Originally posted by karro I don't know. if the theory holds true: either that OR the firmware, which "underclocks" the machine, but that would be cheating of sorts (all claims about the enormous speed would need to be reviewed), and I'm not sure, the firmware actually controls the speed of the mirror mechanism.
It's a tough one even if true as I doubt they can lower the IR of the battery so it can absorb load fluctuations better.
Though given the issue seem to be a minority maybe it not so much fix the battery as grade them prior to use.

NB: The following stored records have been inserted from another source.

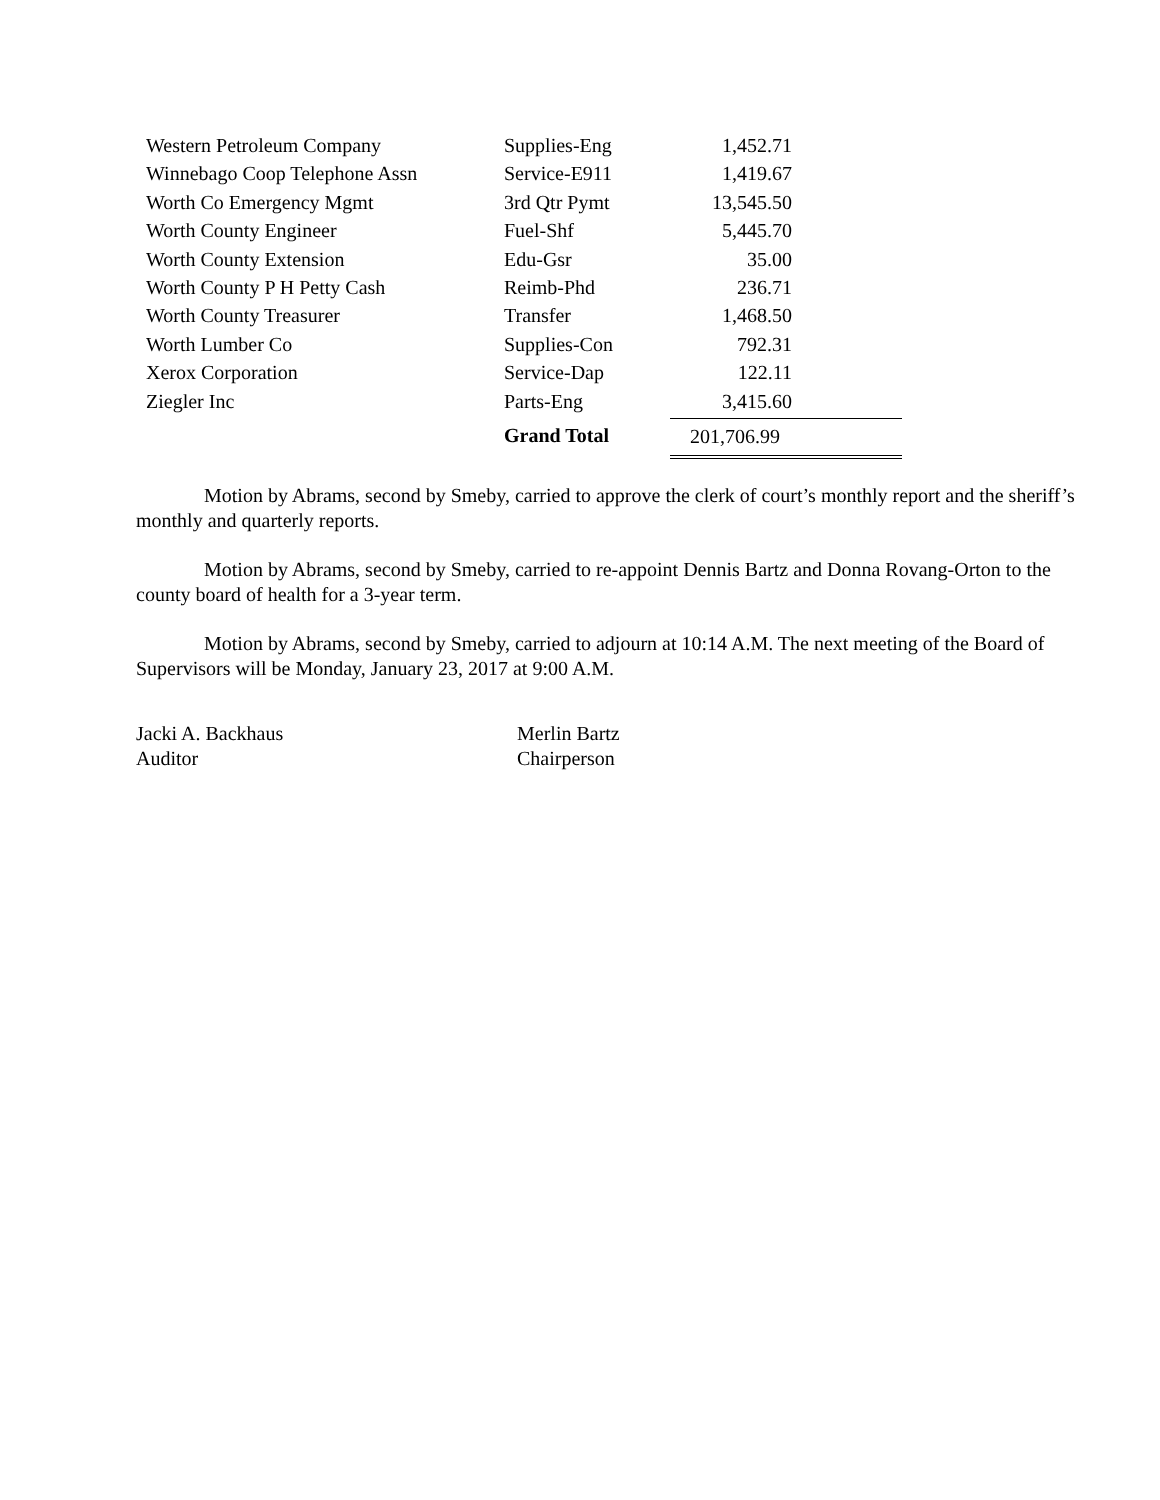| Western Petroleum Company | Supplies-Eng | 1,452.71 |
| Winnebago Coop Telephone Assn | Service-E911 | 1,419.67 |
| Worth Co Emergency Mgmt | 3rd Qtr Pymt | 13,545.50 |
| Worth County Engineer | Fuel-Shf | 5,445.70 |
| Worth County Extension | Edu-Gsr | 35.00 |
| Worth County P H Petty Cash | Reimb-Phd | 236.71 |
| Worth County Treasurer | Transfer | 1,468.50 |
| Worth Lumber Co | Supplies-Con | 792.31 |
| Xerox Corporation | Service-Dap | 122.11 |
| Ziegler Inc | Parts-Eng | 3,415.60 |
| | Grand Total | 201,706.99 |
Motion by Abrams, second by Smeby, carried to approve the clerk of court’s monthly report and the sheriff’s monthly and quarterly reports.
Motion by Abrams, second by Smeby, carried to re-appoint Dennis Bartz and Donna Rovang-Orton to the county board of health for a 3-year term.
Motion by Abrams, second by Smeby, carried to adjourn at 10:14 A.M. The next meeting of the Board of Supervisors will be Monday, January 23, 2017 at 9:00 A.M.
Jacki A. Backhaus
Auditor
Merlin Bartz
Chairperson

I used to work for a very large computer manafacturer we had a Mother board design that used to actually hit the cas and ras refresh specs of the memmory.
The result was first shipments had unacceptable failure rates with crashes and lockups common. We were already using the fastest memmory of the day so the solution was to limit suppliers to those who could build memmory to the spec they claimed (about 30% of our approved suppliers) and set up in house quality testing rather than trust 3rd parties.
Failure rates went from 8% to 1% inside 12 months.
It's an expensive option and Ricoh would need to be certain that was the only issue and that it was viable to grade the batteries.
Even if it was the issue it might be cheaper to fix on fail much to the customers frustration.!
I still think there must be a k3 body component as if I use some known worn out batteries from 2010 in my k3 it can be pursuaded to lock up but refuses to flop.
Last edited by awaldram; 04-25-2014 at 10:45 AM.